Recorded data
##############################
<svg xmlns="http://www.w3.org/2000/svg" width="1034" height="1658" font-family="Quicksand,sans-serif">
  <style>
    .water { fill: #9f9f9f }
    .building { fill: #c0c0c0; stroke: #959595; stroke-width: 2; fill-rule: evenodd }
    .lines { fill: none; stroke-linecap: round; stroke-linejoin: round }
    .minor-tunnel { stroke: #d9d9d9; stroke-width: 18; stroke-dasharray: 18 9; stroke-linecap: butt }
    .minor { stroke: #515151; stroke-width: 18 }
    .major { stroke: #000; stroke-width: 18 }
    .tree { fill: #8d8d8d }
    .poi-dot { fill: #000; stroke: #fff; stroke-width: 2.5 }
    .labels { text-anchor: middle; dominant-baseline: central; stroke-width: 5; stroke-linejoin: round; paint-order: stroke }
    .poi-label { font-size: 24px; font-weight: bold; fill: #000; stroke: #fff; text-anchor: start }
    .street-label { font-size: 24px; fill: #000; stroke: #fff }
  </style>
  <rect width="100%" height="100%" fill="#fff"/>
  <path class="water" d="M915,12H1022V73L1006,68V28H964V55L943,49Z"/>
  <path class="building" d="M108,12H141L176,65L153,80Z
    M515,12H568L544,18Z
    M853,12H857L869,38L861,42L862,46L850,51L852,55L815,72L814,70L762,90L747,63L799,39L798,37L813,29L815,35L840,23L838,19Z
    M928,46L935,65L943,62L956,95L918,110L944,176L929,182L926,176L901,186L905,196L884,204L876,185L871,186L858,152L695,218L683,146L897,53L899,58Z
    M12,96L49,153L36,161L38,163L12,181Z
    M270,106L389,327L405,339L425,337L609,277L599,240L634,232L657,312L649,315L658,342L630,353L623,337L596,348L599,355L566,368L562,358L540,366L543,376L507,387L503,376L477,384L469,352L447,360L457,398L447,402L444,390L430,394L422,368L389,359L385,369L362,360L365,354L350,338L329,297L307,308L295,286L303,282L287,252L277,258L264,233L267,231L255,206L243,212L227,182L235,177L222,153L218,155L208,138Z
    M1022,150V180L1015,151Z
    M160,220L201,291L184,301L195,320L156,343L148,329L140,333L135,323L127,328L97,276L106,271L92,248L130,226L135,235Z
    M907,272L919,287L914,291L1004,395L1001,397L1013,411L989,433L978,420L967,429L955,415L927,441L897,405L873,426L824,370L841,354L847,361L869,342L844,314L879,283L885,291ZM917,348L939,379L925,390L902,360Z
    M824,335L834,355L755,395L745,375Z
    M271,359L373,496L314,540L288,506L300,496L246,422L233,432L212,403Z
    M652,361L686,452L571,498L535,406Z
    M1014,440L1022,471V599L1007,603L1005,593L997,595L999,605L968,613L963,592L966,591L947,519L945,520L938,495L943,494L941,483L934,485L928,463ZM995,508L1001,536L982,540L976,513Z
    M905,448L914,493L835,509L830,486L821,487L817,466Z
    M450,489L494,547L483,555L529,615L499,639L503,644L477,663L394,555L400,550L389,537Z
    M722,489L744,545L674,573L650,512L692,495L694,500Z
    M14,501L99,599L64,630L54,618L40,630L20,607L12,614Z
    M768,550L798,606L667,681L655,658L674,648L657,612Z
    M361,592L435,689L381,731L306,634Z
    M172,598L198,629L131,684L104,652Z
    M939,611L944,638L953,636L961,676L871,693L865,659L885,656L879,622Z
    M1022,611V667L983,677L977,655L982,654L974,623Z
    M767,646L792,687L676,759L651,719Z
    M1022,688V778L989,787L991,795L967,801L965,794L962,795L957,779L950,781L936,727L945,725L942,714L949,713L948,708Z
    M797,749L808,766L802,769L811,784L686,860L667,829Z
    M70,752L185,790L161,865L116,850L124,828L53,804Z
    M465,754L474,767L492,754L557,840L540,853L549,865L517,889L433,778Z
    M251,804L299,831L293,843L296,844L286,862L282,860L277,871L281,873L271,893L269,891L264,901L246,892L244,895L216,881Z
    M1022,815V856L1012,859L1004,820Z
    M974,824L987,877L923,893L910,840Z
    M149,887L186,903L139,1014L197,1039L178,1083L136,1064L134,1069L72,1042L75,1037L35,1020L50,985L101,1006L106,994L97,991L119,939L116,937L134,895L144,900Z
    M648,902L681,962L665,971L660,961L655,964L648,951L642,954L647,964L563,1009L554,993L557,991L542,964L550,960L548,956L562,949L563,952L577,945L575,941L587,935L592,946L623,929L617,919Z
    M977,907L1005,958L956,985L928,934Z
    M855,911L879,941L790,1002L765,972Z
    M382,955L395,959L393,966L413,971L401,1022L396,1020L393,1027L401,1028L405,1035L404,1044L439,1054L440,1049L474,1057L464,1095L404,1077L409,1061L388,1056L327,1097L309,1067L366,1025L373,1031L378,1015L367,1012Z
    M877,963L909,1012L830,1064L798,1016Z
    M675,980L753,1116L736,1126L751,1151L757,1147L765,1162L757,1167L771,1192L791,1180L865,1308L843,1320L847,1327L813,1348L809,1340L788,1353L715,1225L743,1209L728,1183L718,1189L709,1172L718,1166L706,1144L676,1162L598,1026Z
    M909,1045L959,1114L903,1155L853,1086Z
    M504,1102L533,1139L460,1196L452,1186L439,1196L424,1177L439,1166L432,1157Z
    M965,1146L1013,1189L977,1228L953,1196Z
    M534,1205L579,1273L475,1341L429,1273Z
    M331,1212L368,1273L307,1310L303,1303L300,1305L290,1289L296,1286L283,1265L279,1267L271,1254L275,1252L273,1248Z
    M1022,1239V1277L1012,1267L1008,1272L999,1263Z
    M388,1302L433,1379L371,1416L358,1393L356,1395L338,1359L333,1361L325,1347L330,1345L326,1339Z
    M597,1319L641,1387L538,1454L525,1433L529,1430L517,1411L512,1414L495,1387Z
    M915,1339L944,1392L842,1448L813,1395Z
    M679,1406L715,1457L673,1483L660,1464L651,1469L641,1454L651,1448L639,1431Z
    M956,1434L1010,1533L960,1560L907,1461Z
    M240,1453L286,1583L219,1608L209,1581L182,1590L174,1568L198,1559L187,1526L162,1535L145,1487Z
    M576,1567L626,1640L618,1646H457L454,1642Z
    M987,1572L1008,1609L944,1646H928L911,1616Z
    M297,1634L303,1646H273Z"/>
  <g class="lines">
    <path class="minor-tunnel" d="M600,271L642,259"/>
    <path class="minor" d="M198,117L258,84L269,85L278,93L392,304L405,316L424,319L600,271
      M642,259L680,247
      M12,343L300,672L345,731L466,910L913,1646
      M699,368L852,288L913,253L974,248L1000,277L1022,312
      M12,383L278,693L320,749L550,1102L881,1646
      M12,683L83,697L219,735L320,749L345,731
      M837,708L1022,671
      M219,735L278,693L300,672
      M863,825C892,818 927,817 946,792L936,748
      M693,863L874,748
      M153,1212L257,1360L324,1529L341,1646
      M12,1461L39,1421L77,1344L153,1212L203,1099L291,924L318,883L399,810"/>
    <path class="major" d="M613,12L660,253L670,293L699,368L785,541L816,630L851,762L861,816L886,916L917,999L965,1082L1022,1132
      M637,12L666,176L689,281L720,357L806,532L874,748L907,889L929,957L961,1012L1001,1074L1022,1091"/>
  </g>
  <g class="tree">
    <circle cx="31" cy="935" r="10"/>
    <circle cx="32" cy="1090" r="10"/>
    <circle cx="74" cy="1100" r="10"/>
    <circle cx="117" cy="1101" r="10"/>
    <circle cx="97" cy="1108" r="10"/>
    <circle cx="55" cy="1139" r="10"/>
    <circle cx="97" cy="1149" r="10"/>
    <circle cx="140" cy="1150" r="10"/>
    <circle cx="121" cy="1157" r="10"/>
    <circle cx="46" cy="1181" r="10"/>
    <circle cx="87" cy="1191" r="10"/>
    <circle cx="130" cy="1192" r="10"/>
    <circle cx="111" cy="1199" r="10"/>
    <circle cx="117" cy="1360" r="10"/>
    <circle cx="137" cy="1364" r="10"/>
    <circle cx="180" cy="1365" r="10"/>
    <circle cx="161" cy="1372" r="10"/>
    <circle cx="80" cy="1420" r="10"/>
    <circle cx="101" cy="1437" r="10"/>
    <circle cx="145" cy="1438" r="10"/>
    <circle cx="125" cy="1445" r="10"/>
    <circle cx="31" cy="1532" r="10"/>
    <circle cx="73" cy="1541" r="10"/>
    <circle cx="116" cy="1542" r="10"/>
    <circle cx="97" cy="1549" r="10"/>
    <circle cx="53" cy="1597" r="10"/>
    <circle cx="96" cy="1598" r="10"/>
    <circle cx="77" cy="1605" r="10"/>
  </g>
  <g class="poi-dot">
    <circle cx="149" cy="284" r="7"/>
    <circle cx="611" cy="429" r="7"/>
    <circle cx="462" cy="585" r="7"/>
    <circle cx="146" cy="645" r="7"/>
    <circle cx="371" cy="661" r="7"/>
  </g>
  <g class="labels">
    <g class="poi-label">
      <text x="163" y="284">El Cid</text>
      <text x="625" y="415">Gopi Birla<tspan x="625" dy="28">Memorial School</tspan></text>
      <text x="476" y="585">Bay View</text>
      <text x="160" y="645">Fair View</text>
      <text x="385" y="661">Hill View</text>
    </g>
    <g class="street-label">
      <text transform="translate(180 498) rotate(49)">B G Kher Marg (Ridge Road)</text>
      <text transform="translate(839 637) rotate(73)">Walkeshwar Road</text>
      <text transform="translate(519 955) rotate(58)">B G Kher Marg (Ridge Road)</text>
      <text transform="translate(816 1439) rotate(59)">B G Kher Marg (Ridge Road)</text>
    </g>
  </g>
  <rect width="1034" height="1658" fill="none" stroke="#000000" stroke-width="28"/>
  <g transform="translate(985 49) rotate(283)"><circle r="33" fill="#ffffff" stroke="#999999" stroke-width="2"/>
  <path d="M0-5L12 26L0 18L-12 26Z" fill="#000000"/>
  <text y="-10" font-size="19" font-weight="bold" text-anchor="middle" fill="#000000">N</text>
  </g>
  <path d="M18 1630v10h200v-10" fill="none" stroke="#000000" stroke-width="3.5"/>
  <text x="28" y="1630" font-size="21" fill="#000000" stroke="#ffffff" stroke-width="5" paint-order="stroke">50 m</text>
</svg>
##############################
Which lines in the data hold the string "round"? Copy each of them.

    .lines { fill: none; stroke-linecap: round; stroke-linejoin: round }
    .labels { text-anchor: middle; dominant-baseline: central; stroke-width: 5; stroke-linejoin: round; paint-order: stroke }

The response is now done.